O Tempo do Sapo ou da Cobra?
Thiago Godoy
Diário de Cuiabá, 07 de agosto de 2010
Entre os dias 2 e 6 de Agosto de 2010, Cuiabá e algumas cidades mato-grossenses testemunham um grande evento que abrilhantou ainda mais a região, o Fórum IEL de Gestão Empresarial. Um dos palestrantes foi o designer Hans Donner, que foi um excelente provocador de platéia, na minha opinião, com proporções imensuráveis.
A palestra seria um momento motivacional ou para conhecimento da história deste austro-germânico que chegou ao Brasil para ser o melhor designer do mundo (em suas próprias palavras), se não fosse o seu relógio. Isso mesmo. O relógio de Hans Donner mudou tudo em seu Fórum. O relógio em questão chama-se Timesion. Ele deveria ser apenas um novo produto marcador do tempo do designer! Mas não é.
Este que aqui escreve ficou tão impressionado que pronunciei, de ontem (04/07) até agora, milhares de vezes que Donner não está no tempo certo, ele não é de agora, mas está mais adiante que Singapura (o país mais adiantado do mundo, segundo o designer). Os filósofos sobre os quais estudei me deram várias horas de reflexão sobre o tempo (consumindo o meu), mas não me recordo algum que mexesse mais com meus conceitos como ocorreu diante do amante da (Glo)beleza.

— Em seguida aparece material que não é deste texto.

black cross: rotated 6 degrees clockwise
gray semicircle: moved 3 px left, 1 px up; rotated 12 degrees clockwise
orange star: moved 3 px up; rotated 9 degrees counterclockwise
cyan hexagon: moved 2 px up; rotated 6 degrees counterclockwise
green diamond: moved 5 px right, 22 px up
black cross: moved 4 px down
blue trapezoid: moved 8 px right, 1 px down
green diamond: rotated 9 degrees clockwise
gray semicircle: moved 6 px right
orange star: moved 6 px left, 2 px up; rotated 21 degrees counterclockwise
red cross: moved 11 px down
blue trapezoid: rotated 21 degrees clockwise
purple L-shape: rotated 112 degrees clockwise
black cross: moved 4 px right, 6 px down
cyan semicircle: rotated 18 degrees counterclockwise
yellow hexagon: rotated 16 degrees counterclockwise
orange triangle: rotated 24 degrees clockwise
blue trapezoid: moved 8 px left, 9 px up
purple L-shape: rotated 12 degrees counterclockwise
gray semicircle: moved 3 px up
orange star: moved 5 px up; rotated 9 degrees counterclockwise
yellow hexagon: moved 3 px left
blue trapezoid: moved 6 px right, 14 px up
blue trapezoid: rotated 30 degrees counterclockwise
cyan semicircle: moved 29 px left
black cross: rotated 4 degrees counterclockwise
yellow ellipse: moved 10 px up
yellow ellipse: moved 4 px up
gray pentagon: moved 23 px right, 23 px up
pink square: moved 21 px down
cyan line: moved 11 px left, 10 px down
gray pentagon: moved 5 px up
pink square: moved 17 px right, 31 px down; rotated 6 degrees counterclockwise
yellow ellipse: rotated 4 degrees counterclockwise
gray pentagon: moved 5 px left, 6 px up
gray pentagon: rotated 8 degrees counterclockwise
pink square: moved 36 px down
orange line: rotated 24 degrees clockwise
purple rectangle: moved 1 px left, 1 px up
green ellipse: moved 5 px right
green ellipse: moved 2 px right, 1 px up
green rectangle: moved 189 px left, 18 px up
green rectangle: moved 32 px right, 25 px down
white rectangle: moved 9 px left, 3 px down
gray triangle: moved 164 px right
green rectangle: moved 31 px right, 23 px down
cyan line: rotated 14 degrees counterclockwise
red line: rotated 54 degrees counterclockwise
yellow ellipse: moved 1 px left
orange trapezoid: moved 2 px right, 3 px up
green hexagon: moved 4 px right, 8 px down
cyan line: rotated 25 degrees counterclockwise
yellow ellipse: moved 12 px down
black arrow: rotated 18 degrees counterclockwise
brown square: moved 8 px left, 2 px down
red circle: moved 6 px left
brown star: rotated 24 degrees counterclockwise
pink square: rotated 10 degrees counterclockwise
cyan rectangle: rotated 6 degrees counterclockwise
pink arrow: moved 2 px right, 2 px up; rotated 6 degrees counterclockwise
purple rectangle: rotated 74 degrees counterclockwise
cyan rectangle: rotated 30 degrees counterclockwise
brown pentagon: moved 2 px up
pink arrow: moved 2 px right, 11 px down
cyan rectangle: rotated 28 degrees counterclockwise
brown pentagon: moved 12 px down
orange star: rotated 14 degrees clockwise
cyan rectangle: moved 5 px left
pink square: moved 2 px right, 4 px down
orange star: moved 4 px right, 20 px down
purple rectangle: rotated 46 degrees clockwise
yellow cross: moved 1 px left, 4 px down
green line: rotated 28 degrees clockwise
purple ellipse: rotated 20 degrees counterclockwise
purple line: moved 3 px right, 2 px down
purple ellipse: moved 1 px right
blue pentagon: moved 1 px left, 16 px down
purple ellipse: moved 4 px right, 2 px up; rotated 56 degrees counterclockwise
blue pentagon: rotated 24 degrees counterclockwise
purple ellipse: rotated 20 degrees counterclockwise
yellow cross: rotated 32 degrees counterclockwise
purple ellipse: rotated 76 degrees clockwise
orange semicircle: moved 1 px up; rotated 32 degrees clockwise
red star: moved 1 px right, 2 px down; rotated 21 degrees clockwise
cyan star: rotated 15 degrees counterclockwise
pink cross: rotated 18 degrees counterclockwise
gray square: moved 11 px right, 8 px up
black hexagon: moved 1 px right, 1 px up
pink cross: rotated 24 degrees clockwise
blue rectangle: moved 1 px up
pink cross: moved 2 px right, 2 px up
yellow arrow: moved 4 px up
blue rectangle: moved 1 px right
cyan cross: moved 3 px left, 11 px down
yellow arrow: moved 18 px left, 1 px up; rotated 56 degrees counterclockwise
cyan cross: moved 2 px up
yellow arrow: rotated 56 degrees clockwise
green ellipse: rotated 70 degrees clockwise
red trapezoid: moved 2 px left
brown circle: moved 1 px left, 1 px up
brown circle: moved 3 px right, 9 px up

O que é o tempo? É conceituação organizada de dados mensuráveis? É sequência? Jean Paul Sartre que me ajude! Porém, Hans Donner fez algo além disso: não conceituou o tempo, mas, ao apresentar seu Timesion, restaurou nossa mais primitiva noção de tempo. Explico.
O Timesion tem como mote principal o fato de que o tempo está inserido no ciclo do dia e da noite, coisa que todos os nossos antepassados já viveram antes de Santos Dummont. Até aí, nada de novidade. No entanto, é exatamente nesse fato que está a inovação. O tempo que conhecemos são números. O Timension não tem número, mas posição, assim como a forma empírica do tempo em nossa vida, pois, quando olhando a sucessão do dia e da noite, nós fazemos a experiência cíclica do tempo. Quando olhamos em nossos relógios, esse tempo não tem ciclo, mas sim saltos (dos ponteiros) ou números organizados numa lógica de convenção. Se eu estivesse numa sala de aula, o meu melhor estudante levantaria a mão e perguntaria “e daí? O que muda? Eu terei de acordar às seis da manhã do mesmo jeito e aguardaria o fim da aula com o mesmo ronco no estômago”.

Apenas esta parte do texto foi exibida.